Nella settimana appena conclusa abbiamo assistito ad una decisa volatilità, che probabilmente aumenterà sulle voci di guerra tra Russia-Ucraina. Personalmente credo non accadrà nulla: Putin sta alzando la posta per ottenere ciò che vuole, mentre l'Europa e la NATO temono le azioni minacciate dal leader russo.
Se dovesse iniziare una guerra, il mercato azionario sarà il primo ad essere colpito in maniera immediata e pesante, con crolli a due cifre su tutti i principali listini di Borsa. In questa eventualità, l'errore sarà quello di vendere al meglio in preda all'emotività.
Spesso, ad ogni conflitto corrisponde successivamente un deciso rialzo delle azioni: è quindi fondamentale tenere i nervi saldi, magari accumulando sui crolli. Ad oggi, da inizio anno tutti i mercati maturi perdono dal 3% al 7%.
Materie prime: investitori guardano ai beni rifugio
L'indice CRB delle materie prime continua la sua corsa dirigendosi verso i 265 punti, con oro e petrolio Brent che si dimostrano particolarmente forti chiudendo la settimana a 1.860 dollari e 95 dollari. Le motivazioni di questi rialzi sono da attribuirsi sia ai fenomeni inflattivi in corso da molti mesi e ai fondati timori delle tensioni geopolitiche.
Storicamente i mercati si dirigono verso ciò che ritengono un bene rifugio. Oltre a questo, il dato USA sull'indice dei prezzi al consumo di gennaio non è stato gradito ai mercati: un'inflazione ai massimi da 40 anni (al 7,5%) mostra l'urgenza di un intervento della Fed forse prima di marzo.

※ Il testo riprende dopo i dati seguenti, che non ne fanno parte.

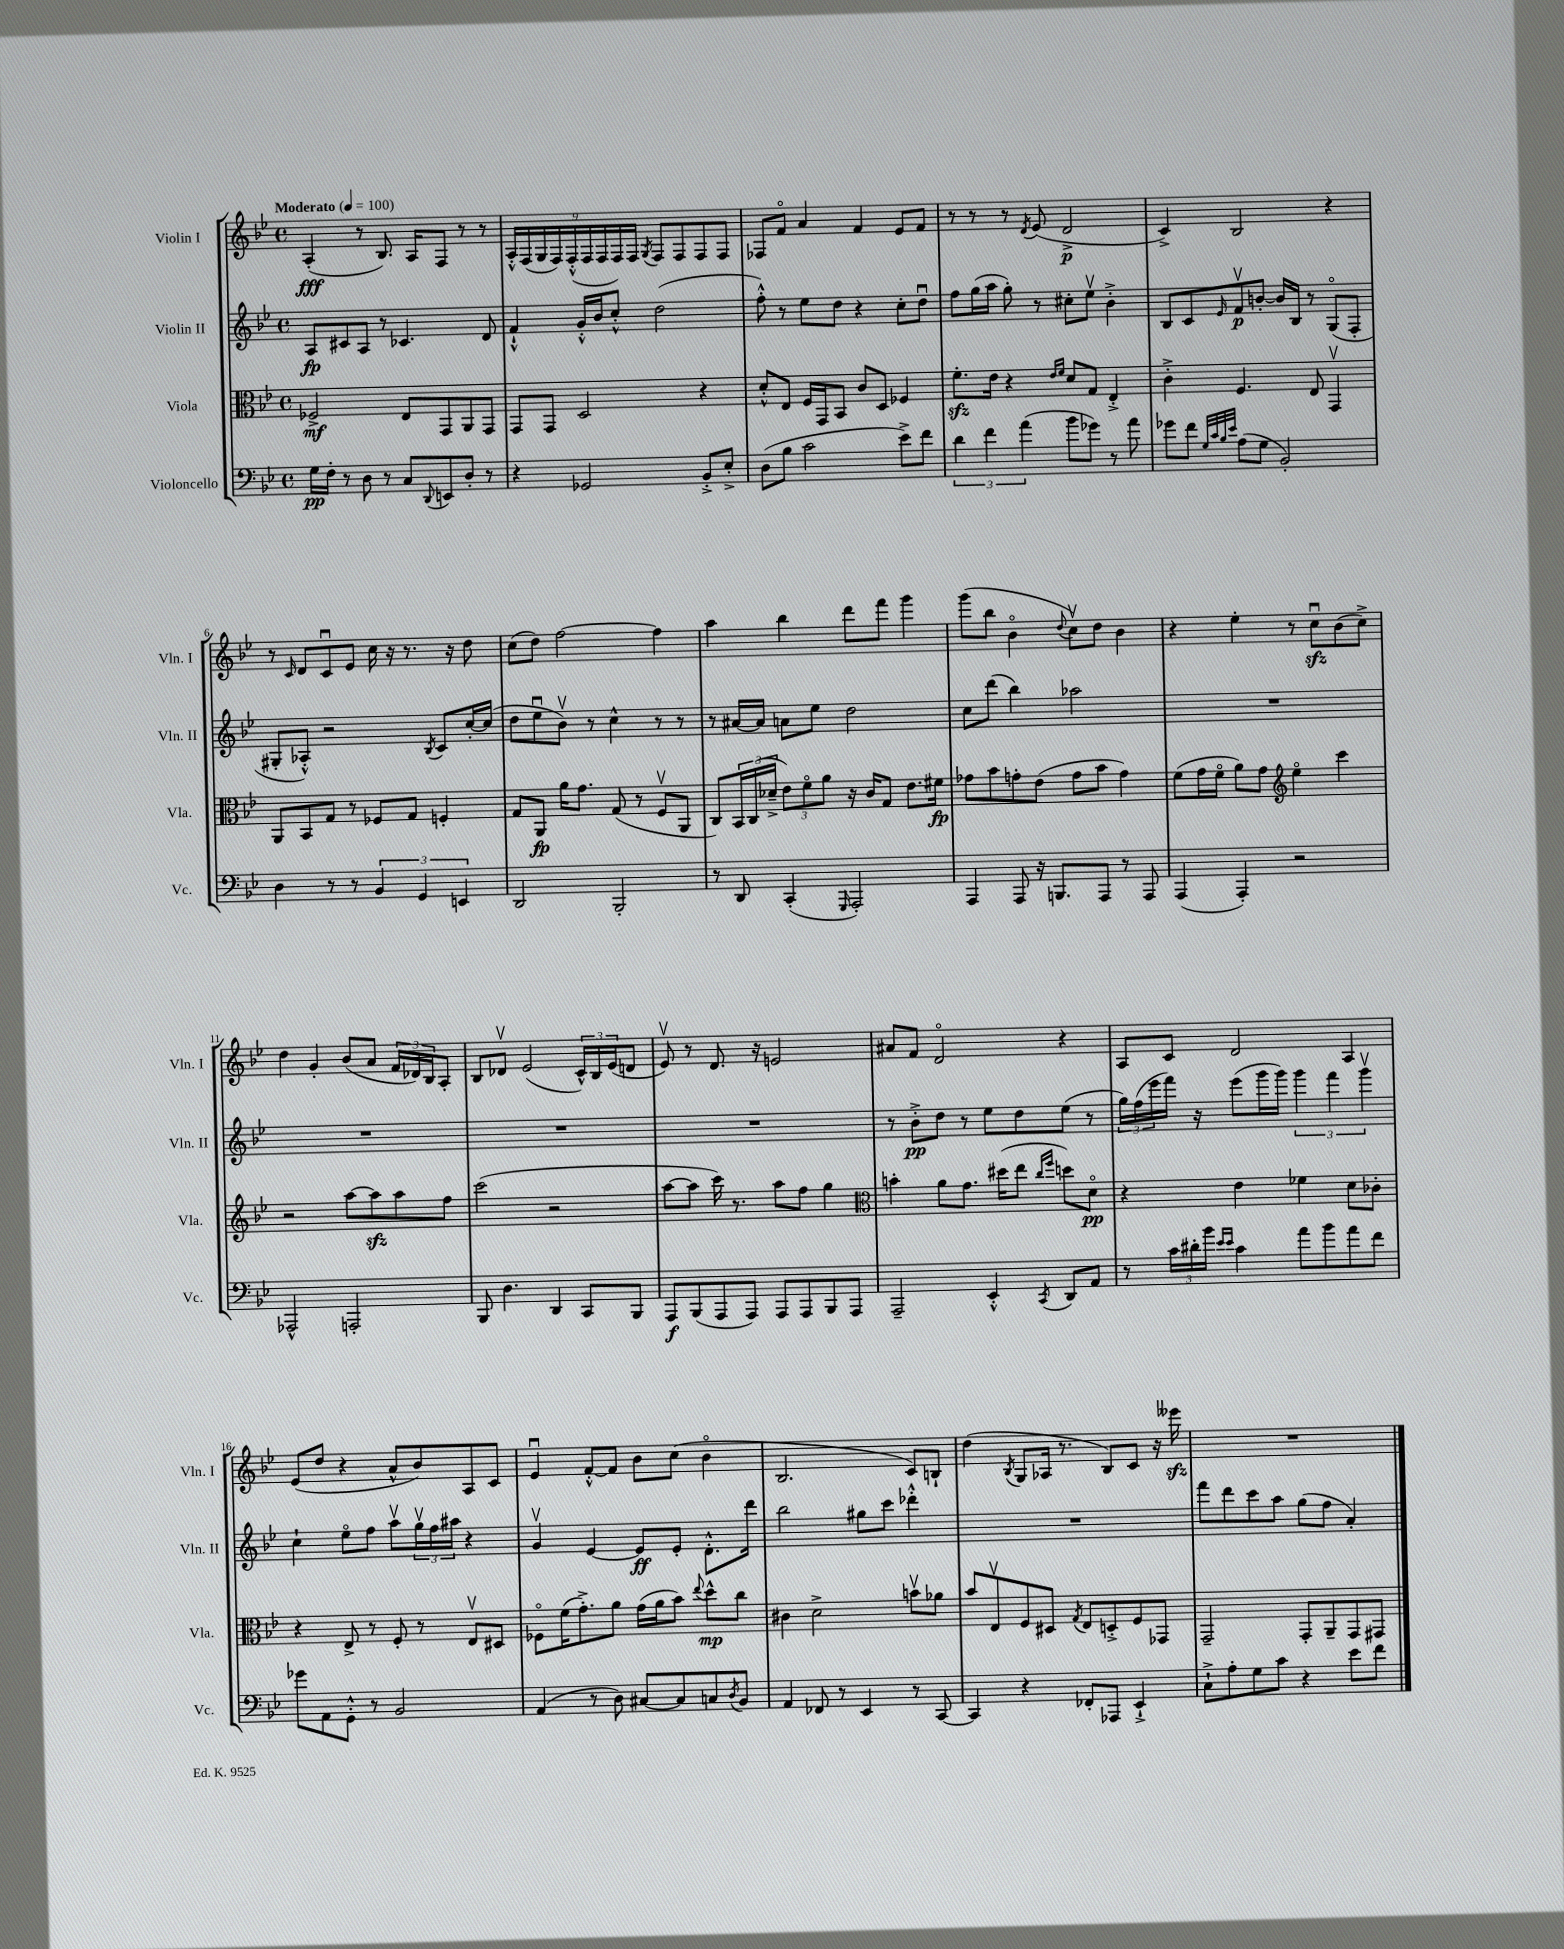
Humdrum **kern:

**kern	**kern	**kern	**kern
*staff4	*staff3	*staff2	*staff1
*clefF4	*clefC3	*clefG2	*clefG2
*k[b-e-]	*k[b-e-]	*k[b-e-]	*k[b-e-]
*M4/4	*M4/4	*M4/4	*M4/4
*met(c)	*met(c)	*met(c)	*met(c)
*MM100	*MM100	*MM100	*MM100
16G	2F-^	8A	(4A'
16F'	.	.	.
8r	.	8c#	.
8D	.	8A	8r
8r	.	8r	8.B-)
8C	8E-	4.c-	.
.	.	.	16A
8qqDD	.	.	.
8EE	8GG	.	8F
8D'	8AA	.	8r
8r	8GG	8d	8r
=	=	=	=
4r	8GG	4f`^^	18A'^^
.	.	.	(18F
.	.	.	18G
.	8GG	.	.
.	.	.	18F)
.	.	.	(18F'^^
2GG-	2D	16g'^^	.
.	.	.	18F
.	.	16b-	.
.	.	.	18F
.	.	8cc'^^	.
.	.	.	18F)
.	.	.	18F
.	.	.	8qG
.	.	(2dd	8F
.	.	.	8F
8BB-'^	4r	.	8F
8E-'^	.	.	8F
=	=	=	=
(8D	8d'^^	8ff'^^)	8F-
8B-	8E-	8r	8fo
2c	16F	8ee-	4a
.	16GG	.	.
.	8BB-	8dd	.
.	8c	4r	4f
.	8D	.	.
8e-^)	4F-	8cc'	8e-
8f	.	8ddu	8f
=	=	=	=
6d	8.f'	8ff	8r
.	.	(16gg	8r
6f	.	.	.
.	16e-	16aa	.
.	4r	8gg')	8r
(6a	.	.	.
.	.	.	8qd
.	.	8r	(8e-
.	16qqe-	.	.
.	16qqf	.	.
8b-	8d	8cc#'	2d^
8g-)	8G	8ee-v	.
8r	4E-'^	4b-'^	.
8a	.	.	.
=	=	=	=
8g-	4c'^	8B-	4c^)
8f	.	8c	.
32qqG	.	.	.
32qqc	.	.	.
32qqB-	.	.	.
32qqe-	.	16qqe-	.
(8A	4.F	8fv	2B-
8G	.	[8b'	.
2BB-')	.	16b]	.
.	.	16B-	.
.	8E-	8r	.
.	4GGv	(8Go	4r
.	.	8F'	.
=	=	=	=
4D	8AA	8G#'	8r
.	.	.	16qqc
.	8BB-	8A-'^^)	8d
8r	8G	2r	8cu
8r	8r	.	8e-
6BB-	8F-	.	16cc
.	.	.	16r
.	8G	.	8.r
6GG	.	.	.
.	.	8qB-	.
.	4F'	8c	.
.	.	.	16r
6EE	.	.	.
.	.	[16cc'	8dd
.	.	(16cc]	.
=	=	=	=
2DD	8G	8dd	(8cc
.	8AA	8ee-u	8dd)
.	16a	8b-v)	[2ff
.	8.g	.	.
.	.	8r	.
2BBB-'	(8G	4cc^^	.
.	8r	.	.
.	8Fv	8r	4ff]
.	8AA	8r	.
=	=	=	=
8r	8C)	8r	4aa
8DD	24BB-	[16a#	.
.	(24C	.	.
.	.	16a#]	.
.	24d-~^	.	.
(4CC'	12e-)	8a	4bb-
.	12fo	.	.
.	.	8ee-	.
.	12a	.	.
16qqGGG	.	.	.
2AAA')	16r	2dd	8ddd
.	16c	.	.
.	8G	.	8fff
.	8.e-	.	4ggg
.	16f#	.	.
=	=	=	=
4AAA	8g-	8cc	(8ggg
.	8b-	(8ddd	8bb-
8AAA	8g'	4bb-)	4b-o
16r	(8e-	.	.
8.BBB	.	.	.
.	.	.	8qqdd
.	8g	2aa-	8ccv)
8AAA	8b-	.	8dd
8r	4g)	.	4b-
8AAA	.	.	.
=	=	=	=
(4AAA	(8f	1r	4r
.	16g	.	.
.	16fo	.	.
4AAA')	8a)	.	4ee-'
.	8g	.	.
*	*clefG2	*	*
2r	4ee-o	.	8r
.	.	.	8ccu
.	4ccc	.	(8b-
.	.	.	8cc^)
=	=	=	=
2AAA-^^	2r	1r	4dd
.	.	.	4g'
2AAA'	[8aa	.	(8b-
.	8aa]	.	8a
.	8aa	.	24f
.	.	.	24d-)
.	.	.	24B-
.	8ff	.	8A'
=	=	=	=
8BBB-	(2ccc	1r	8B-
4.D	.	.	8d-v
.	.	.	(2e-
4DD	2r	.	.
8CC	.	.	24c^^)
.	.	.	24B-
.	.	.	(24e-
8BBB-	.	.	8d
=	=	=	=
8AAA	[8aa	1r	8e-v)
(8BBB-	8aa]	.	8r
8AAA	16ccc)	.	8.d
.	8.r	.	.
8AAA)	.	.	.
.	.	.	16r
8AAA	8aa	.	2e
8AAA	8ff	.	.
8BBB-	4gg	.	.
8AAA	.	.	.
=	=	=	=
*	*clefC3	*	*
2AAA~	4b'	8r	8a#
.	.	8b-'^	8f
.	8a	8dd	2do
.	8.g	8r	.
4EE-'^^	.	8ee-	.
.	(16dd#	.	.
.	8ee-	8dd	.
.	16qqcc	.	.
8qCC	16qqff	.	.
8DD	8dd)	(8ee-	4r
8AA	8do	8r	.
=	=	=	=
8r	4r	24gg)	8A
.	.	(24ff	.
.	.	24eee-	.
24c	.	16fff)	8c
24d#'	.	.	.
.	.	16r	.
24b-	.	.	.
16qqe-	.	.	.
16qqe-	.	.	.
4c	4e-	(8eee-	2d
.	.	16ggg	.
.	.	16ggg)	.
8a	4f-	6ggg	.
8b-	.	.	.
.	.	6fff	.
8a	8d	.	4A
.	.	6gggv	.
8f	8c-'	.	.
=	=	=	=
8g-	4r	4cc`	(8e-
8AA	.	.	8dd
8GG'^^	8E-^	8ee-o	4r
8r	8r	8ff	.
2BB-	8F'	8aav	8a^^
.	8r	24ggv	8b-)
.	.	24ff	.
.	.	24aa#	.
.	8E-v	4r	8A
.	8D#	.	8c
=	=	=	=
(4AA	8F-o	4gv	4e-u
.	(16f	.	.
.	8.g'^)	.	.
8r	.	[4e-	[8f'^^
8D)	8a	.	8f]
[8C#	(16g	8e-]	8b-
.	16a	.	.
8C#]	8b-)	8e-'	(8cc
.	8qqee-	.	.
8C	8dd^^	8.d'^^	4b-o
8qD	.	.	.
8BB-	8cc	.	.
.	.	16ddd	.
=	=	=	=
4AA	4c#	2bb-	2.B-
8FF-	2d^	.	.
8r	.	.	.
4EE-	.	8gg#	.
.	.	8ccc	.
8r	8bv	4ddd-'^^	8c)
[8CC	8a-	.	8B`
=	=	=	=
4CC]	8b-	1r	(4dd
.	8E-v	.	.
.	.	.	8qB-
4r	8F	.	8G
.	8D#	.	16A-
.	.	.	8.r
.	8qG	.	.
8FF-'	8E-	.	.
8AAA-	8D'^	.	8B-)
4EE-`^	8F	.	8c
.	8GG-	.	16r
.	.	.	16eee--
=	=	=	=
8C`^	2GG~	8fff	1r
8A'	.	8ddd	.
8G	.	8ccc	.
8c	.	8aa	.
4r	8GG'	(8gg	.
.	8AA~	8ff	.
8e-	8GG	4a')	.
8f	8GG#	.	.
==	==	==	==
*-	*-	*-	*-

Mercato obbligazionario: il focus resta sulle mosse della Fed
Nella settimana appena conclusa anche il mercato obbligazionario ha avuto movimenti decisi attribuibile al dato sull'inflazione USA. I risparmiatori potrebbero trarre sollievo dal fatto che prestare denaro oggi rende circa il 2% sui decennali USA e BTp italiani, quando solo pochi mesi fa nel Vecchio Continente i soldi potevano solo essere parcheggiati in banca a rendimento zero.
Questo fenomeno ha due lati: il primo e riferito al rendimento dei titoli di Stato che, anche se sensibilmente aumentato rispetto allo scorso anno, è molto inferiore ad una inflazione ipotizzata al 5-7%: ciò implica una perdita in termini reali dei soldi prestati.
Oltre a questo, la cura alle tensioni inflazionistiche, riferita ad un rialzo immediato e sostenuto dei tassi da parte delle Banche centrali, potrebbe essere peggiore dell'incremento del dato stesso. La Fed deve essere cauta per evitare un errore, che avrebbe la possibilità di soffocare il ciclo economico causando stagflazione.
Forex: Dollaro USA pronto al rafforzamento con aumento tensioni Russia-Ucraina
Le quotazioni di EUR/USD hanno chiuso la settimana a 1,135, in sensibile rafforzamento rispetto alla settimana precedente. Il movimento del cambio potrebbe essere determinato dai due fattori attivi da inizio anno: il prossimo intervento di Powell sui tassi, che storicamente favorisce la forza del dollaro e le paure dei mercati che nei momenti di tensione si rivolgono al biglietto verde in cerca di pace. Se la situazione sul teatro di guerra non si dovesse risolvere, il biglietto verde continuerà a rafforzarsi.